The Theory and Practice of Life: Isocrates and the Philosophers

  Wareh, Tarik. 2013. The Theory and Practice of Life: Isocrates and the Philosophers. Hellenic Studies Series 54. Washington, DC: Center for Hellenic Studies. http://nrs.harvard.edu/urn-3:hul.ebook:CHS_WarehT.The_Theory_and_Practice_of_Life.2012.


Acknowledgments

Anthony A. Long, Giovanni R. F. Ferrari, and Mark Griffith supervised my first work on this topic in Berkeley. I am grateful for their continuing support. That 2003 dissertation did not yet discuss Aristotle’s Nicomachean Ethics, Plato’s Phaedrus, the biographical genre, or Isocrates’ Philip (whereas it gave significant attention to the Crito and the Euthyphro), so it was a long process of development that has led to the present book. Also at Berkeley, sociologists Robert Bellah, Ann Swidler, and Loïc Wacquant, to whom I was introduced by fellow classicist Håkan Tell, advanced my thinking about the kind of questions and answers it was worth seeking in my work; though this book is coy in its devotion to the sociological muse, it has been encouraged and changed by their teaching.

Dustin Gish of the Society for Greek Political Thought stimulated the birth of this book in its present form by inviting me to contribute to a panel at the meetings of the Northeastern Political Science Association in 2006. This presentation was the germ of chapter 1. Chapter 2 was first presented to the West Coast Plato Workshop in San Diego in the spring of 2010. I am grateful for the invitation to share my work there with an impressive assembly of open-minded philosophers. In particular, D. S. Hutchinson and Monte Ransome Johnson warmly encouraged my labors at a crucial point and generously shared with me their important ongoing work on Aristotle’s Protrepticus.

I am grateful for the assistance of a 2009 summer stipend from the National Endowment for the Humanities.

This work was supported in the most generous way imaginable by the Center for Hellenic Studies in Washington, DC, where I enjoyed the privilege of residency with my family for ten months in 2009–2010. Adequate thanks are impossible and would only begin with the names of every Fellow, Senior Fellow, and member of the staff and administration. Still I must mention in particular the friendly camaraderie of Sarah Ferrario and Josh Reynolds. I also thank James Clauss for believing, before I got to the CHS, in the importance of my work on literary culture in the “lost years” between Plato and Callimachus. Most of all I thank Greg Nagy. I have benefited not only from his devoted leadership of the CHS but from his inspired teaching and wise counsel.

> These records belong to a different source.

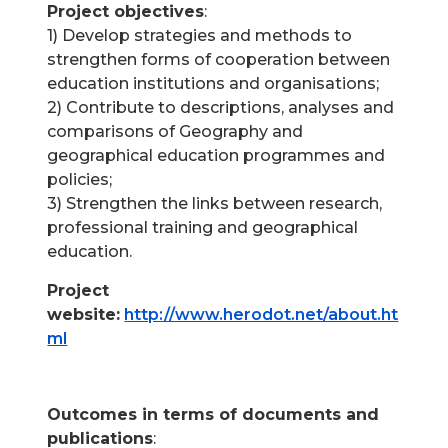
Project objectives
:
1) Develop strategies and methods to
strengthen forms of cooperation between
education institutions and organisations;
2) Contribute to descriptions, analyses and
comparisons of Geography and
geographical education programmes and
policies;
3) Strengthen the links between research,
professional training and geographical
education.
Project
website:
http://www.herodot.net/about.ht
ml
.
Outcomes in terms of documents and
publications
:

My work from 2005 until the completion of this book was sponsored by Union College under its mission to foster the liberal arts. The college has generously provided grants (from the Humanities Research Fund) and leaves that have allowed me to pursue this work. I have also enjoyed great support from Marianne Snowden and the rest of the college’s staff. The students are the heart of the college, and this book could not have been written without their vital curiosity and willingness to confront difficult questions about everything from Aristotle’s metaphysics, Pindar’s Greek, and Medieval Latin love lyric to Ruskin, Beowulf, and King Lear. I also express my deepest thanks to my colleagues throughout the college whose unfailing support and friendship have sustained me. I have been inspired by their commitment, creativity, and integrity as scholar-teachers.

It was a pleasure to work with the expert publishing team of Jill Curry Robbins, Casey Dué, Lenny Muellner, and Kerri Cox Sullivan, and to receive the insightful comments of the press’s reader. Andrew Ford was kind enough to criticize a draft of the book’s introduction.

I am grateful for the support I have received from all my family. My parents, Faiz and Laura Wareh, first opened up the world to me as an object of love and study, and my children, Faiz and Cora, are immeasurably enriching my know-ledge of art, life, and nature.

Pattie Wareh’s suggestion that I consider the appearance of Plato and Aristotle as perfect courtiers in Castiglione’s Cortegiano can be counted only the least of her graces. In an echo of the introduction’s epigraph, she may fitly be hymned as Proclus did Athena Polymetis, ἣ βίοτον κόσμησας ὅλον πολυειδέσι τέχναις.

This book owes much to these teachers and friends, but I am sure I am responsible for its remaining faults.